[Dataset entries]
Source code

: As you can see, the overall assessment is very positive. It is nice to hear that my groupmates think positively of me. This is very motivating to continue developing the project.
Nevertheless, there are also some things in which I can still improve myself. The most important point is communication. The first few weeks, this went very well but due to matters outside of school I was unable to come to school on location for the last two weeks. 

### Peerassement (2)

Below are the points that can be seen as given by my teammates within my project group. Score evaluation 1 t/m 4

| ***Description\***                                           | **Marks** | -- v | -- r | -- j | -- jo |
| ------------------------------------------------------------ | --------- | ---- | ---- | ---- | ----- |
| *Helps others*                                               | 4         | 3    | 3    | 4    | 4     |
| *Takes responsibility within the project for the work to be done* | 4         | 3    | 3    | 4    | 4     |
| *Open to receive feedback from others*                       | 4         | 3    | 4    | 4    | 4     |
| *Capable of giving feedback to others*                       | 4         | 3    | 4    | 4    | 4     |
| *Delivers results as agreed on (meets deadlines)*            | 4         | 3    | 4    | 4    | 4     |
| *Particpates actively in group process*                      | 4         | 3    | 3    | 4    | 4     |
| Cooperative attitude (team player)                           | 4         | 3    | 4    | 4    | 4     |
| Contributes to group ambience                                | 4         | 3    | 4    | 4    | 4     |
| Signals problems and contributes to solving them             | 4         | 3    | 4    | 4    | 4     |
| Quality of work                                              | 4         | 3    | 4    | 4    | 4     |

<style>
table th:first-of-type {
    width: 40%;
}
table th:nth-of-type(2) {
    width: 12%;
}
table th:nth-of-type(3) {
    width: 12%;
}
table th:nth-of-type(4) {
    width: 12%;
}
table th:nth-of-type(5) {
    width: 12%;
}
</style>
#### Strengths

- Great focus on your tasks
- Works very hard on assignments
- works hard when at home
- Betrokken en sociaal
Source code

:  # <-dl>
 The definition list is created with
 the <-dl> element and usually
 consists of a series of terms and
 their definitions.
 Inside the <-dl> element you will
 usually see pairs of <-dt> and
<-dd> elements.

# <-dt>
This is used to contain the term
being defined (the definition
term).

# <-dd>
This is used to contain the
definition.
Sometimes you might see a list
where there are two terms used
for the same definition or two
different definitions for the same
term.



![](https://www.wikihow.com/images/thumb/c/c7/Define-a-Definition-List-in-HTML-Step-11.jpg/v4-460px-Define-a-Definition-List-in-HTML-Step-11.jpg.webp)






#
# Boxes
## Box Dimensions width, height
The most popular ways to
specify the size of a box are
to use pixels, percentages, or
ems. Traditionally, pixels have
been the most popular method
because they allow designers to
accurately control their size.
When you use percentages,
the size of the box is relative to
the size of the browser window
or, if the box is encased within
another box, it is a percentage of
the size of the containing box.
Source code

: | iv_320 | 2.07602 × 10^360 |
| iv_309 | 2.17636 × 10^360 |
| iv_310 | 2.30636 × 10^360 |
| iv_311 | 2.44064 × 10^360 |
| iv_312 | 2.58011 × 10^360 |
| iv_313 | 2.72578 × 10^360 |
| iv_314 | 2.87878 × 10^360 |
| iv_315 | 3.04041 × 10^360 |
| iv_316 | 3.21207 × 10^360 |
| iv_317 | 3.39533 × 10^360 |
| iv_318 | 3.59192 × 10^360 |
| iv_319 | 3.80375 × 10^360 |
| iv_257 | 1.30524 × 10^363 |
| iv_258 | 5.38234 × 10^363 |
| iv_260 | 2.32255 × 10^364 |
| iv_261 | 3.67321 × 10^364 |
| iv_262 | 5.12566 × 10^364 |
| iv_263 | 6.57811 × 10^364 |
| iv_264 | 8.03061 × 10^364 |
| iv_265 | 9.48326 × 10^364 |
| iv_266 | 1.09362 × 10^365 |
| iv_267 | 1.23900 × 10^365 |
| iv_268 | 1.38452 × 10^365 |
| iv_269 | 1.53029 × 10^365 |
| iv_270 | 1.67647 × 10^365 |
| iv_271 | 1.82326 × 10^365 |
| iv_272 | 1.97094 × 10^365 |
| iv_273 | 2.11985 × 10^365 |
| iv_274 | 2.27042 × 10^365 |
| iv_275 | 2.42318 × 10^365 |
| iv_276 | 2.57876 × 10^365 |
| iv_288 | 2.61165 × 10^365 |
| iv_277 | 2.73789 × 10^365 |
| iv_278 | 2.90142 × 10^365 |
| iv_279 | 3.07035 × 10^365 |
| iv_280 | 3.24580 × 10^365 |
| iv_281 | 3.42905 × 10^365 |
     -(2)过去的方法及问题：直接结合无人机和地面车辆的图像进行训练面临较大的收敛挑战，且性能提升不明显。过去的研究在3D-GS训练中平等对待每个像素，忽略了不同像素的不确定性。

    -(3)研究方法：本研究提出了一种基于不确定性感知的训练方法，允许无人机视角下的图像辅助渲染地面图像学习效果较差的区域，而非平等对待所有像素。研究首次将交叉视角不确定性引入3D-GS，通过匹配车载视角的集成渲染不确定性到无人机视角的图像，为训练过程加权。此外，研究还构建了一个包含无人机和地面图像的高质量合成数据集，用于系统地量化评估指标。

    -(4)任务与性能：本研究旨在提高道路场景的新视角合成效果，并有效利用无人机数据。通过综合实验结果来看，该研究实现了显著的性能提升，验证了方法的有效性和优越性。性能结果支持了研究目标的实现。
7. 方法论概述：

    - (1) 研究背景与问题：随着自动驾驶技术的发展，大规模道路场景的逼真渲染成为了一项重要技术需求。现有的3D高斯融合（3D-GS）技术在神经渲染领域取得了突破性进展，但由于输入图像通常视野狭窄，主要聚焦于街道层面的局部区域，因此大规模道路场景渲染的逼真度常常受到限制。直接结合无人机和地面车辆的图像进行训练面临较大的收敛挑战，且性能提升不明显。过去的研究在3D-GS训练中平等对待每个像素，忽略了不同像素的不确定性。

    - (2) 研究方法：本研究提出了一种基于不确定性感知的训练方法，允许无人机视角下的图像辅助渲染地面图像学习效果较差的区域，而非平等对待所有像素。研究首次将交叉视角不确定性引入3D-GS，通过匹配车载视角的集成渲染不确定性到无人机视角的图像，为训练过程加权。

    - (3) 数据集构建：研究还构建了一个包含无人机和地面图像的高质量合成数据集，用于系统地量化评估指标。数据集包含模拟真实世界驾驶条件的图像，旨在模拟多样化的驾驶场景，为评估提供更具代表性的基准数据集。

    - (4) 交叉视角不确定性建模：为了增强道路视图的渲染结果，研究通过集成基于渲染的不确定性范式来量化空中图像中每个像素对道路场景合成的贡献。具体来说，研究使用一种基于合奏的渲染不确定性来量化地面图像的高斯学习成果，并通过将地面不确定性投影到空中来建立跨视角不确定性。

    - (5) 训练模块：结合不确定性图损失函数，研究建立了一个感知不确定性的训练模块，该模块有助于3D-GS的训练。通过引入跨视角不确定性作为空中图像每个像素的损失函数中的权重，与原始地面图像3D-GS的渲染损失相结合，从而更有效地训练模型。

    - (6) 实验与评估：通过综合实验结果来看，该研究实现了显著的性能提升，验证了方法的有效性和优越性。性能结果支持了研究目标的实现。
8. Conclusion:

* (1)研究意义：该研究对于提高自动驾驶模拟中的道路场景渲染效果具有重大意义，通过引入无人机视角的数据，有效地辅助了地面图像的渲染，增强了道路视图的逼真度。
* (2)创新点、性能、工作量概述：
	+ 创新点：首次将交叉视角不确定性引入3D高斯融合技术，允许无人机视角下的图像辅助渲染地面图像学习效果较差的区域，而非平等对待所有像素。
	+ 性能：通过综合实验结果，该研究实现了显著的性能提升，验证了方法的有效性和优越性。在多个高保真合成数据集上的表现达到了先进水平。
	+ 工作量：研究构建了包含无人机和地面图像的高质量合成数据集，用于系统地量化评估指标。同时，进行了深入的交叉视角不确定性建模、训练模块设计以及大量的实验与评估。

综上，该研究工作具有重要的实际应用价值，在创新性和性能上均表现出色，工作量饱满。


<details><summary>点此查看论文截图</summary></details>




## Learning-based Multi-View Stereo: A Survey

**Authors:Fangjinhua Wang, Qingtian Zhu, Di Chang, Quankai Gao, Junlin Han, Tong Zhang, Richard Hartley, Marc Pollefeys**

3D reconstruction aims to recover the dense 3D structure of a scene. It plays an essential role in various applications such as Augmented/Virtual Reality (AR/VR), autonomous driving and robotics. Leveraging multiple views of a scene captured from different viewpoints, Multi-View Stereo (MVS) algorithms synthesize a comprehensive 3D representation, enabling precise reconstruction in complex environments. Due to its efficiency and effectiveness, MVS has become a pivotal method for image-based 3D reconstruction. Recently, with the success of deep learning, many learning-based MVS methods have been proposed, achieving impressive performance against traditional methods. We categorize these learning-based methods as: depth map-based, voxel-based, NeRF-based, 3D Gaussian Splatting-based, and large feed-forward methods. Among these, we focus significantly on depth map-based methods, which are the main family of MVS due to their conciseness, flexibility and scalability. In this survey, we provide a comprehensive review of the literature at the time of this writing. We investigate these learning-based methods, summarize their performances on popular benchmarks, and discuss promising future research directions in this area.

Assignment:
Each line in the data that holds the string "直接结合无人机和地面车辆的图像进行训练面临较大的收敛挑战" needs to be copied.

Response:
     -(2)过去的方法及问题：直接结合无人机和地面车辆的图像进行训练面临较大的收敛挑战，且性能提升不明显。过去的研究在3D-GS训练中平等对待每个像素，忽略了不同像素的不确定性。
    - (1) 研究背景与问题：随着自动驾驶技术的发展，大规模道路场景的逼真渲染成为了一项重要技术需求。现有的3D高斯融合（3D-GS）技术在神经渲染领域取得了突破性进展，但由于输入图像通常视野狭窄，主要聚焦于街道层面的局部区域，因此大规模道路场景渲染的逼真度常常受到限制。直接结合无人机和地面车辆的图像进行训练面临较大的收敛挑战，且性能提升不明显。过去的研究在3D-GS训练中平等对待每个像素，忽略了不同像素的不确定性。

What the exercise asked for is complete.